Instead, we were let loose on the Paul Ricard circuit in southern France and told to give chase to five-time DTM champ Bernd Schneider, Germany's version of Jimmy Johnson.

It was a pretty clear indication of the purpose of this Black Series coupe. As road legal as it may be, it belongs on a track where its vast array of go-fast parts can most effectively be put to good use. Well, put to good use by Bernd at least.

So What Are the Big Differences?
This is a lightweight special that tips the scales at 3,417 pounds, which is 154 pounds less than the standard SLS GT. The weight savings was achieved by swapping out the regular seats with carbon-fiber rib wrappers and making several of the body panels from carbon fiber. AMG has even ripped out the standard battery and replaced it with a lithium-ion unit. This sort of thing is repeated everywhere you look.

That thumping 6.2-liter power plant has had its own work to lift its power to 622 horses at 7,400 rpm. The critical thing isn't that there's more power, but that the revs have jumped skyward. Oddly, torque is actually down to 468 lb-ft from 479 lb-ft in the standard car.

######

# [Requirement 1]
In the review, what power does the 6.2-liter engine reach, and at what rpm?

# [Dataset content]
######

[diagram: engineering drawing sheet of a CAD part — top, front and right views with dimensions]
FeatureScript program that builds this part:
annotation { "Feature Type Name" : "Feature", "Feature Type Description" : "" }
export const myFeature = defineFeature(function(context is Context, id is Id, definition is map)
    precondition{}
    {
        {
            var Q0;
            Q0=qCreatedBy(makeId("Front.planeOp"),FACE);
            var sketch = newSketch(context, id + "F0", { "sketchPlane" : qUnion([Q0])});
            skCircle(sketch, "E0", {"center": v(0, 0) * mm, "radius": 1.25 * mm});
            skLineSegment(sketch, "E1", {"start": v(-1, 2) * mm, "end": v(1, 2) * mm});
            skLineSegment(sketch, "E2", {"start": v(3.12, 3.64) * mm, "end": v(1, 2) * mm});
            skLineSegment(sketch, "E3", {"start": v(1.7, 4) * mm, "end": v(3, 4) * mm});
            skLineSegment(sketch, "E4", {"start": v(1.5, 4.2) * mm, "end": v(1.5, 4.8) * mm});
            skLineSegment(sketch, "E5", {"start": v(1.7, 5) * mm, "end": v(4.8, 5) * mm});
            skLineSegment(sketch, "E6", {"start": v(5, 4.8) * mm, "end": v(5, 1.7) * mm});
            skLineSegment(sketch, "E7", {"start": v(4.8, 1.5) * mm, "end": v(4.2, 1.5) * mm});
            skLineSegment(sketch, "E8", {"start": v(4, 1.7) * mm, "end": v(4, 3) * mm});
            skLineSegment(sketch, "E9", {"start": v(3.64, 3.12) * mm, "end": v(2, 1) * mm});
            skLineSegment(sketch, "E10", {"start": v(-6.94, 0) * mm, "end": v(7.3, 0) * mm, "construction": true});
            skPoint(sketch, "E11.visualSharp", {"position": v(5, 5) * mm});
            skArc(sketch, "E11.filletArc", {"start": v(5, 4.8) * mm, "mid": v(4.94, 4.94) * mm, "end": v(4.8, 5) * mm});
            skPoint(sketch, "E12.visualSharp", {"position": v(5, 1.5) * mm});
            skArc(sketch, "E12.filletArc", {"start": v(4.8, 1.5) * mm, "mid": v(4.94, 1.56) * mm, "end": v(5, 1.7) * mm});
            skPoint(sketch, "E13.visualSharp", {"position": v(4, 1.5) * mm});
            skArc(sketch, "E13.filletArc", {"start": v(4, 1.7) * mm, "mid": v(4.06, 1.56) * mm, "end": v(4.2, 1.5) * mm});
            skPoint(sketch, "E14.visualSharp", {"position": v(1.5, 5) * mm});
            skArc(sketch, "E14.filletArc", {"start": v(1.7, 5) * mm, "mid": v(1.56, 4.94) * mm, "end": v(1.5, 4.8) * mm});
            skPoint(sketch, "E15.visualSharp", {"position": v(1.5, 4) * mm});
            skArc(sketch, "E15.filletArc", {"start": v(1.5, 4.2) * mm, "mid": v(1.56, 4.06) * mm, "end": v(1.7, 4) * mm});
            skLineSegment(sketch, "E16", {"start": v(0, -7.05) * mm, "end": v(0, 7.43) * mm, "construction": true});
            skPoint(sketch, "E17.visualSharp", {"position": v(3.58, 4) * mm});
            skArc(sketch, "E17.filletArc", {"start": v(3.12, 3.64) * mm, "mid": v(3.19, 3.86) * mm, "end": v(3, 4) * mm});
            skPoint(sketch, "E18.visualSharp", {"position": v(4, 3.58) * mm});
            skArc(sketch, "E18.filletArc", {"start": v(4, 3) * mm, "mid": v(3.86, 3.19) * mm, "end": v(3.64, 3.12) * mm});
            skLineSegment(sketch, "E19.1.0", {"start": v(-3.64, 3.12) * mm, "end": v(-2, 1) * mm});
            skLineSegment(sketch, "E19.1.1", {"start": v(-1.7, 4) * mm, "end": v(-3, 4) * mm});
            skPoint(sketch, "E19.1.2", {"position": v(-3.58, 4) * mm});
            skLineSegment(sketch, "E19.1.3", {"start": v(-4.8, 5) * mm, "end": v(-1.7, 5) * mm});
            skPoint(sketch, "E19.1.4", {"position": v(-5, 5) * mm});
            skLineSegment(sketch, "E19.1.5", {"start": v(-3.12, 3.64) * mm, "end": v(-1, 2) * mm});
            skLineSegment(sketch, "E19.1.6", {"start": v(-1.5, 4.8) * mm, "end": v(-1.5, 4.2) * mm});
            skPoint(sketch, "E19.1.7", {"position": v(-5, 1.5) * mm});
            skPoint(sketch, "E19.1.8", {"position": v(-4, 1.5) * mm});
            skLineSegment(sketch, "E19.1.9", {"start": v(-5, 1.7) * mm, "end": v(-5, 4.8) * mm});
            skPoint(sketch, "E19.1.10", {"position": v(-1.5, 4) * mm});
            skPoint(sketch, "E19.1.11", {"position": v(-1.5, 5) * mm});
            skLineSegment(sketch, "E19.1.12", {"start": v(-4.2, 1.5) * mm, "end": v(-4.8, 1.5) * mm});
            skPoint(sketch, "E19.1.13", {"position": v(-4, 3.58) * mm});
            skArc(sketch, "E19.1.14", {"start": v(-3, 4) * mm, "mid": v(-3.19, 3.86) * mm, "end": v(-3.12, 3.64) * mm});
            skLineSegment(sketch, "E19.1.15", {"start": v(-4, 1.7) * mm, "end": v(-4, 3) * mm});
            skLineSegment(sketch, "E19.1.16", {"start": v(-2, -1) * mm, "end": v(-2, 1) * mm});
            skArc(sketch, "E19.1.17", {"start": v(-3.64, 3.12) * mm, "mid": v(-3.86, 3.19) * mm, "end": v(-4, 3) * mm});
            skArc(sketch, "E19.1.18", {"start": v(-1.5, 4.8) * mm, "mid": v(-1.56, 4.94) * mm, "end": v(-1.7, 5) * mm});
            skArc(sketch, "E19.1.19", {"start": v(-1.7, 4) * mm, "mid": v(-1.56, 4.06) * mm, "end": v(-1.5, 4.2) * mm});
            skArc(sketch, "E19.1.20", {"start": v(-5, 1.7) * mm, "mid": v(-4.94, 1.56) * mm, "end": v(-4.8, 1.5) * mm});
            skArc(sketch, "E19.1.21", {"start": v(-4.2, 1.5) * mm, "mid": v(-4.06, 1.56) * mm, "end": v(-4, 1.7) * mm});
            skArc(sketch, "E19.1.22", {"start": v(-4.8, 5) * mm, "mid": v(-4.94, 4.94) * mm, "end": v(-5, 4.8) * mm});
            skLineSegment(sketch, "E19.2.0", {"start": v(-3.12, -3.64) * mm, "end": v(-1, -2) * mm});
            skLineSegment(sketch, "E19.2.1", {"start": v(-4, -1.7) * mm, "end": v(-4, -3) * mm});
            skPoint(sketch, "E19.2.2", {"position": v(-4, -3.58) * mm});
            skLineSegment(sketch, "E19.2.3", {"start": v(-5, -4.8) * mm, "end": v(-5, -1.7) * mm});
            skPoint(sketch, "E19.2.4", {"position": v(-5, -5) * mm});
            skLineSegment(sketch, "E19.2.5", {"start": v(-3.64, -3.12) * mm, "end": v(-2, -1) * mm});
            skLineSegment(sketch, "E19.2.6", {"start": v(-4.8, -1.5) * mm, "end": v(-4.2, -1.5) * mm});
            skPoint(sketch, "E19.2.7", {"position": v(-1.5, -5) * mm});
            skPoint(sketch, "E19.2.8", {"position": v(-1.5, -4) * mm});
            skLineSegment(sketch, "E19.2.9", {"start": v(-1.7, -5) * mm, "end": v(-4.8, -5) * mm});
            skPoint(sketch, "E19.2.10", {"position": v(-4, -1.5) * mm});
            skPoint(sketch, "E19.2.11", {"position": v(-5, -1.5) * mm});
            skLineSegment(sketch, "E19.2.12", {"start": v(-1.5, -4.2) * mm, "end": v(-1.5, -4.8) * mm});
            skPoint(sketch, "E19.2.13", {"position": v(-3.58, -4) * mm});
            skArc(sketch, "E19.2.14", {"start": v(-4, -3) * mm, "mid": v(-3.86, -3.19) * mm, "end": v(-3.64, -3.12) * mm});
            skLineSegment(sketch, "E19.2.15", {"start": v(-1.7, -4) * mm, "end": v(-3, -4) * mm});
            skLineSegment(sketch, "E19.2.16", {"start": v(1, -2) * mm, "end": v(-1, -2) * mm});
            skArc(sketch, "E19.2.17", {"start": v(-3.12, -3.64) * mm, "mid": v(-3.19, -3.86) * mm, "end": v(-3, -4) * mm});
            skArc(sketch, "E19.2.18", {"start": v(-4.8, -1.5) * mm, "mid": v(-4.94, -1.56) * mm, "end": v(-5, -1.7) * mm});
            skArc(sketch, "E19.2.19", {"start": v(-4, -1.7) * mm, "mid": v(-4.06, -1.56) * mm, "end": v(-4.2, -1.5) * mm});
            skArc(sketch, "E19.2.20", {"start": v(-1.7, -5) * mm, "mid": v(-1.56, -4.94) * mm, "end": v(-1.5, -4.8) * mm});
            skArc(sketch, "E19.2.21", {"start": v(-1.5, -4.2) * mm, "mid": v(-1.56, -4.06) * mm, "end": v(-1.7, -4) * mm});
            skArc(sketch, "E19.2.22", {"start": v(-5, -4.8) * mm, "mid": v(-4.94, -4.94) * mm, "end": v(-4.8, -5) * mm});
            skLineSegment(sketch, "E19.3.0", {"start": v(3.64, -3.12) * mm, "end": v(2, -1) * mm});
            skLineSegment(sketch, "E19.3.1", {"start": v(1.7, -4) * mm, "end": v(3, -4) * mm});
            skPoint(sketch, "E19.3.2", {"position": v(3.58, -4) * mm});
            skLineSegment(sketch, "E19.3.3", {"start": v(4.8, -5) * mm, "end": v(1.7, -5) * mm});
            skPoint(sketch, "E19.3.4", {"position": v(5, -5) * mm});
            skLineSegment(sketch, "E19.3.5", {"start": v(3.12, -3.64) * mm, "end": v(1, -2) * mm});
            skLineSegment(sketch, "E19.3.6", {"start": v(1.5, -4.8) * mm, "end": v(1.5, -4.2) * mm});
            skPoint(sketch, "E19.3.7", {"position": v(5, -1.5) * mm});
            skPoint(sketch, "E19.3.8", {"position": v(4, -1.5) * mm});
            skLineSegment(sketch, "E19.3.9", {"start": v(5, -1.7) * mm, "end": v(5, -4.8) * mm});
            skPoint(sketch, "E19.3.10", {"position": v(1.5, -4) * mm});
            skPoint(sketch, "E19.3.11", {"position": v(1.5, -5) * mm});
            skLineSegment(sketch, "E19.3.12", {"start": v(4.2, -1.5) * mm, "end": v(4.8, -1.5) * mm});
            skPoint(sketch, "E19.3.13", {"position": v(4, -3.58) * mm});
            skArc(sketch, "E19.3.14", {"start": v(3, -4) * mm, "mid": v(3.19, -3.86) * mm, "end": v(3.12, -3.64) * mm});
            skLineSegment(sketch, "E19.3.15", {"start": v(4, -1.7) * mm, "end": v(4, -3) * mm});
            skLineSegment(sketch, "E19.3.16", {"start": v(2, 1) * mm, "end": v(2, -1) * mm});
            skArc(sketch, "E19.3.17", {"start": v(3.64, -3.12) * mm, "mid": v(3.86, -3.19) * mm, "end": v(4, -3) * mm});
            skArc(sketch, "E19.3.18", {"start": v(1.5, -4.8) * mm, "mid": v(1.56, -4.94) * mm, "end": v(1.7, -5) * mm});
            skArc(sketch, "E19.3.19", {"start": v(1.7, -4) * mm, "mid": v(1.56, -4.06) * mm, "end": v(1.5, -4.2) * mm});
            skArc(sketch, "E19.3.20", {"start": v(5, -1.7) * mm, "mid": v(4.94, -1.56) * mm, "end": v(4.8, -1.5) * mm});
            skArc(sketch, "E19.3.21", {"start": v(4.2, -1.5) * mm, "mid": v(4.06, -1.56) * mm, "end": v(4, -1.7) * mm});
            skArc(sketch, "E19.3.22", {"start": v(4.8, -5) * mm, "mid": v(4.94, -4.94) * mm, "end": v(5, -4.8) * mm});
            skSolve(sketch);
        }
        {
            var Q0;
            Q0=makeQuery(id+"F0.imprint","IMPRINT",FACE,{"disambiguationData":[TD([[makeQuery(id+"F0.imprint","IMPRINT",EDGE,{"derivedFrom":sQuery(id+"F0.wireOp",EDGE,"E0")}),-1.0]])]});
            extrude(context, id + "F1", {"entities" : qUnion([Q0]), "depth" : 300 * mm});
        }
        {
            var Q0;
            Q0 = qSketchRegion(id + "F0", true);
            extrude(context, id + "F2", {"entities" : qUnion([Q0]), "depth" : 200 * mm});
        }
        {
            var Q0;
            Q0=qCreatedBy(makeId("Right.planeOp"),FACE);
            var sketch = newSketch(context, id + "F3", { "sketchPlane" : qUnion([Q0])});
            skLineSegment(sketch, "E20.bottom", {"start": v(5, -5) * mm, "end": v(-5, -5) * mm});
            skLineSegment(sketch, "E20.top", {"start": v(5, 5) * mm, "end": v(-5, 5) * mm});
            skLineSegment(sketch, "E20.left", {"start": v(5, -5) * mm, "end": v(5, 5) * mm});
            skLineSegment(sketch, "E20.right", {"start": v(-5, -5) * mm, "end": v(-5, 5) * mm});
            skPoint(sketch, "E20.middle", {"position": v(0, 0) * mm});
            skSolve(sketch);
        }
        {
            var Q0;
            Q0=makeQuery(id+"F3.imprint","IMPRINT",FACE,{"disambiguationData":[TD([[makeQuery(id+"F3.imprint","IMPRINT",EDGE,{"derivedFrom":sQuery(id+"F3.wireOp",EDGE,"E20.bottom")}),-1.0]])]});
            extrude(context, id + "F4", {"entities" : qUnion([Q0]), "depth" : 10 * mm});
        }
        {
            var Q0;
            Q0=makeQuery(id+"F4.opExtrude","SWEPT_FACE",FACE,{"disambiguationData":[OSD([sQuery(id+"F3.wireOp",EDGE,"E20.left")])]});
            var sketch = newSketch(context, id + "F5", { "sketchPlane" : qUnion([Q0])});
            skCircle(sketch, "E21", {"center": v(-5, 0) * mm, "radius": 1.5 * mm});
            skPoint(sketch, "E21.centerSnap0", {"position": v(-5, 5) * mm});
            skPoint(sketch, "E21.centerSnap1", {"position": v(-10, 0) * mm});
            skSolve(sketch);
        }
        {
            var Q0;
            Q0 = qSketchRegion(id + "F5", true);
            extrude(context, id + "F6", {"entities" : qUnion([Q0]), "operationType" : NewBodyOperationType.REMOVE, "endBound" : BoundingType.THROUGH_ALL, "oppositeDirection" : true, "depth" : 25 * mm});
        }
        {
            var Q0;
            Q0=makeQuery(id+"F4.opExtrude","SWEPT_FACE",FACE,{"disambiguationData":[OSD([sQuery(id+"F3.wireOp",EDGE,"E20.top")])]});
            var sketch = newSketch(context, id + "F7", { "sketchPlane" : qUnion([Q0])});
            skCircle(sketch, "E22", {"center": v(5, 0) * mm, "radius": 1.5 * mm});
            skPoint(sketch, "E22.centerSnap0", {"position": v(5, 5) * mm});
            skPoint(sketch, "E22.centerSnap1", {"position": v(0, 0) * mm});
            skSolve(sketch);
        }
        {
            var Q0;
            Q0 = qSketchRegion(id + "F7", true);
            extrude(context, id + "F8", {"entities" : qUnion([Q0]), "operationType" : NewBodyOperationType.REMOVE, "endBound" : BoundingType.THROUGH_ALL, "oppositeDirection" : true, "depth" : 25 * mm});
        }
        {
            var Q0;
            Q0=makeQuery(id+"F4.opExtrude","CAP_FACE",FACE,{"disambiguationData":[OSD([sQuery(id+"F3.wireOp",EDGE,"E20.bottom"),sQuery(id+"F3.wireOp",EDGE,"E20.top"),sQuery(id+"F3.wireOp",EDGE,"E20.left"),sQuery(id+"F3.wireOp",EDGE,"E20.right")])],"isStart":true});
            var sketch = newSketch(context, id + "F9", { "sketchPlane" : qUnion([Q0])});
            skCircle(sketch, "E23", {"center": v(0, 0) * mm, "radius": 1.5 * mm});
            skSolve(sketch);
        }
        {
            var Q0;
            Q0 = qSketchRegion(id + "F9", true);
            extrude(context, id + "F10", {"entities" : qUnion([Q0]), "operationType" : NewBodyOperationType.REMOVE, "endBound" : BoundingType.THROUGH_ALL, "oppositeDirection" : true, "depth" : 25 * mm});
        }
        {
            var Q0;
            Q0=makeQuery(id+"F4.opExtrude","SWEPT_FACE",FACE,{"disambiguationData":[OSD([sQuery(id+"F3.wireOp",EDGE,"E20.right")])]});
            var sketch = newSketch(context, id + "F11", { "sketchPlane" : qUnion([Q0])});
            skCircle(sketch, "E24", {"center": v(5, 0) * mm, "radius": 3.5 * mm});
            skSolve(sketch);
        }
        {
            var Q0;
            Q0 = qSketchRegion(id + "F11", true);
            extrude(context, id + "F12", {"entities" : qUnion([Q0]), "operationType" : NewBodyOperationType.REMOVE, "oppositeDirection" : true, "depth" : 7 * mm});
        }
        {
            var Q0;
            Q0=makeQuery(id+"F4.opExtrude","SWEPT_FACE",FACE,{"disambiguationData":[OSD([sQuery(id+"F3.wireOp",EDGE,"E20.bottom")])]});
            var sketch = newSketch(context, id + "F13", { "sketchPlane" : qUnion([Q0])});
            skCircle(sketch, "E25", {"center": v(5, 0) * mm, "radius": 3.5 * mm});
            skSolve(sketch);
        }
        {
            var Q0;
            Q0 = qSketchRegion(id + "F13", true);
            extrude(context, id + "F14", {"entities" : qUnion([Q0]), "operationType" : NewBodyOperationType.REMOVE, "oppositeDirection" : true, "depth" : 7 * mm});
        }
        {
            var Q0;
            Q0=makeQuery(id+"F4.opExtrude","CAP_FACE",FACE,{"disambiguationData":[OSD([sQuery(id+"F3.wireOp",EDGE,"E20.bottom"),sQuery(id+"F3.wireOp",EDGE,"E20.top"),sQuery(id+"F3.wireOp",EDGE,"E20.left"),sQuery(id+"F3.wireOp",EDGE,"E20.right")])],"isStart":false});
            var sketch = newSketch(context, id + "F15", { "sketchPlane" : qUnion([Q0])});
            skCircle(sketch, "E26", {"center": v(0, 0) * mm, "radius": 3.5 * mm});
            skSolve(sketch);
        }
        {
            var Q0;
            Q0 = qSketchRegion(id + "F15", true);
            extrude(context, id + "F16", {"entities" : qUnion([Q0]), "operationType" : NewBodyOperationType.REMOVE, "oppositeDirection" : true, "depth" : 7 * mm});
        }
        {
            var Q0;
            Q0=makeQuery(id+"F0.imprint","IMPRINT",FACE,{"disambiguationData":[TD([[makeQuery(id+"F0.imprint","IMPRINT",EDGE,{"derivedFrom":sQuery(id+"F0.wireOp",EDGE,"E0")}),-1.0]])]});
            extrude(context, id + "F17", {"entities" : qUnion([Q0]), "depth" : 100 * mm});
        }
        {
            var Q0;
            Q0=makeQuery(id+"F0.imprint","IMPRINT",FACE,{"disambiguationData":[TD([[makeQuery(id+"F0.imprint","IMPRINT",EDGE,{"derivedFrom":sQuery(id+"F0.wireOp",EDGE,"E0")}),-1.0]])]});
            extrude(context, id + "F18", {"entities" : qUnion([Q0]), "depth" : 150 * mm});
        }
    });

######

# [Requirement 2]
Report each line of the rows that contains the string "part", matching case exactly.

# [Task response 1]
622 horsepower at 7,400 rpm.

# [Task response 2]
[diagram: engineering drawing sheet of a CAD part — top, front and right views with dimensions]
FeatureScript program that builds this part:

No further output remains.